Activity: What is needed is an exact repetition of the lines from the first one in the data through the line with "Figure 4. Characteristics", with no pictures.

:: Data under study ::

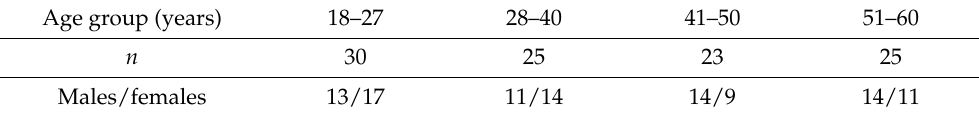
Table 1. Distribution of the 103 participants across the four age groups by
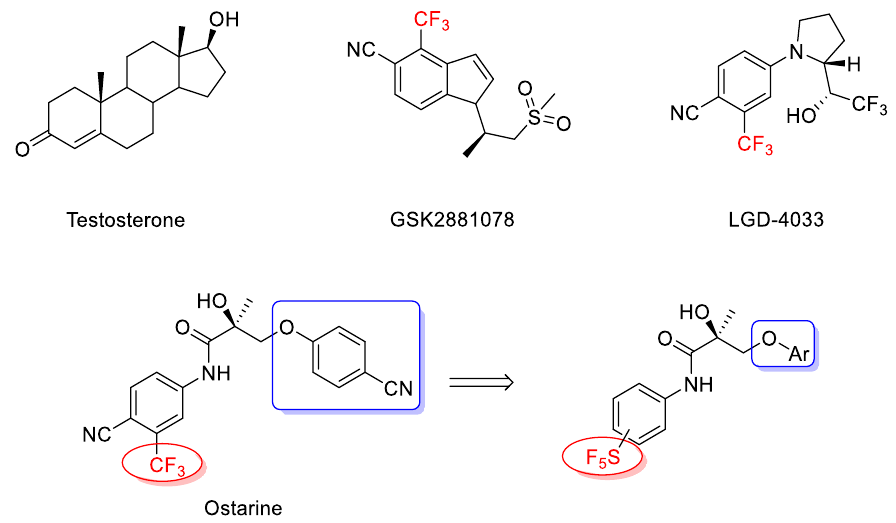
Figure 1. Structures of testosterone and selected SARMs (selective androgen receptor modulators).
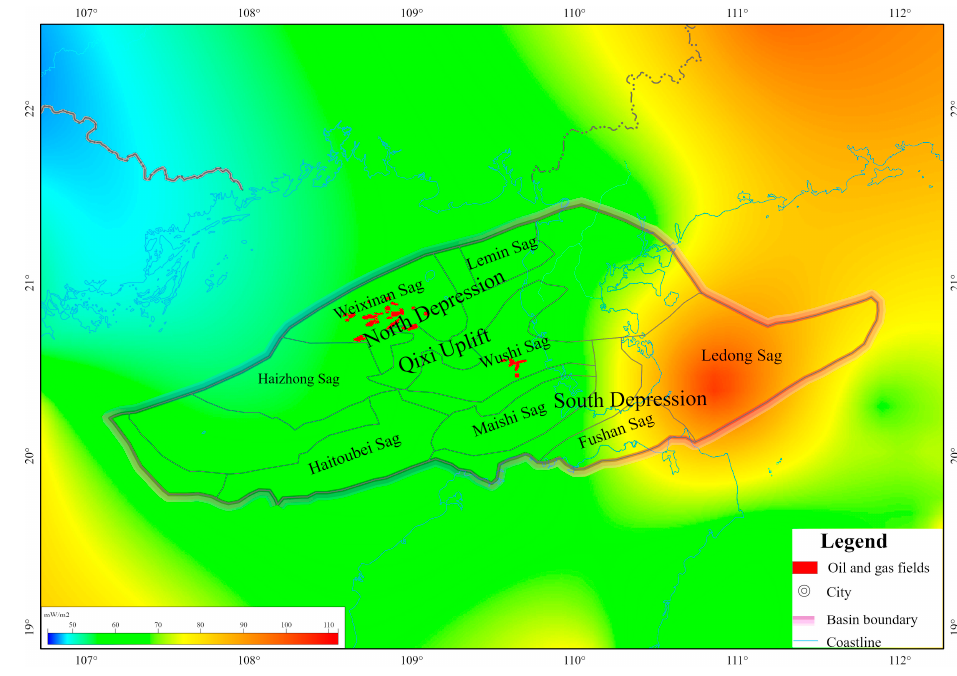
Figure 4. Characteristics of the geothermal field in the Beibu Gulf Basin.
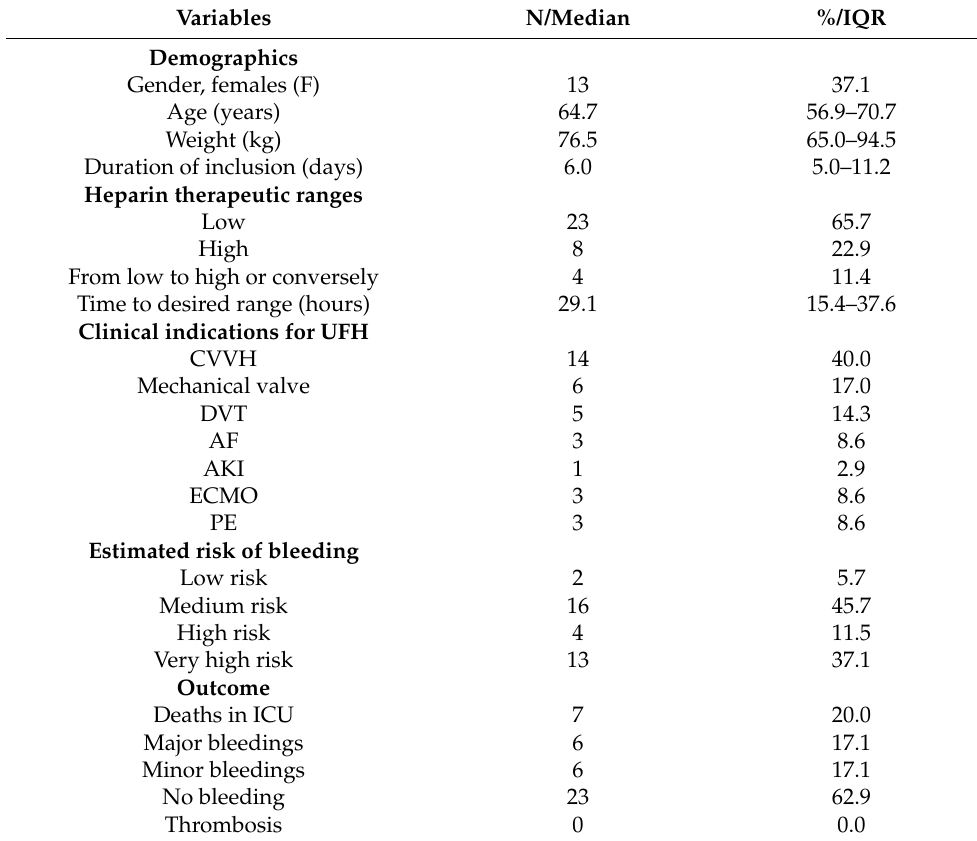
Figure 1. Flow diagram of identification, eligibility and inclusion processes. The basal POCT is the first POCT obtained before starting UFH administration. COVID, coronavirus disease 2019; POCT, point of care test; UFH, unfractionated heparin. Table 3. Characteristics of the 35 patients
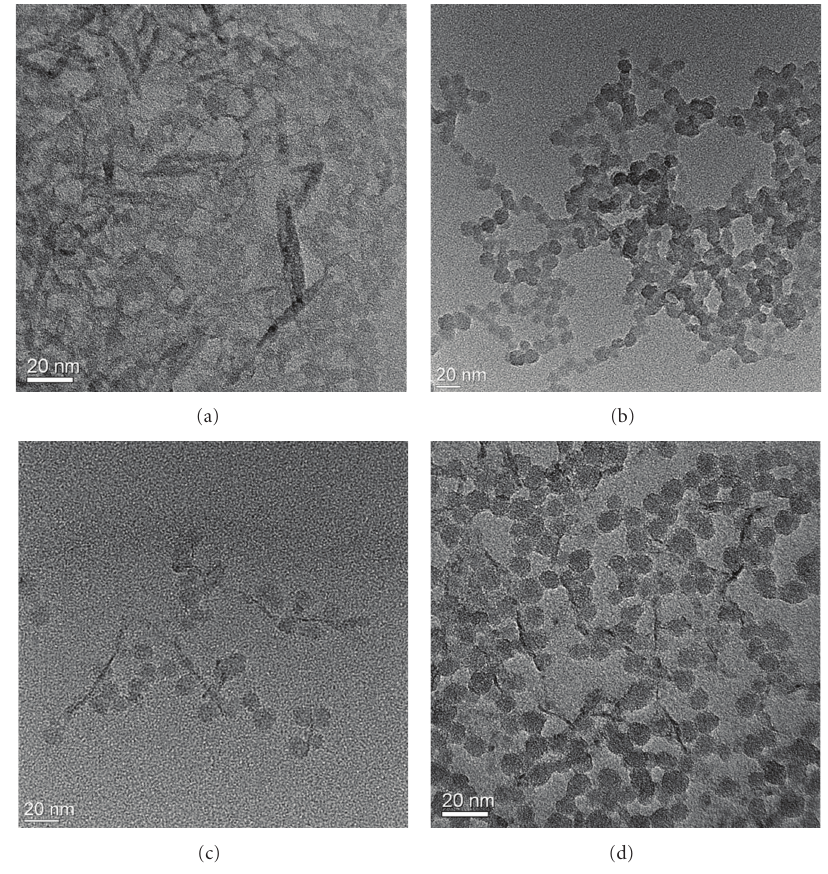
Figure 1: TEM micrographs: (a) TiO 2 , (b) SiO 2 , (c) ST 1.5, and (d) ST 3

:::

The completed task:
Table 1. Distribution of the 103 participants across the four age groups by
Figure 1. Structures of testosterone and selected SARMs (selective androgen receptor modulators).
Figure 4. Characteristics of the geothermal field in the Beibu Gulf Basin.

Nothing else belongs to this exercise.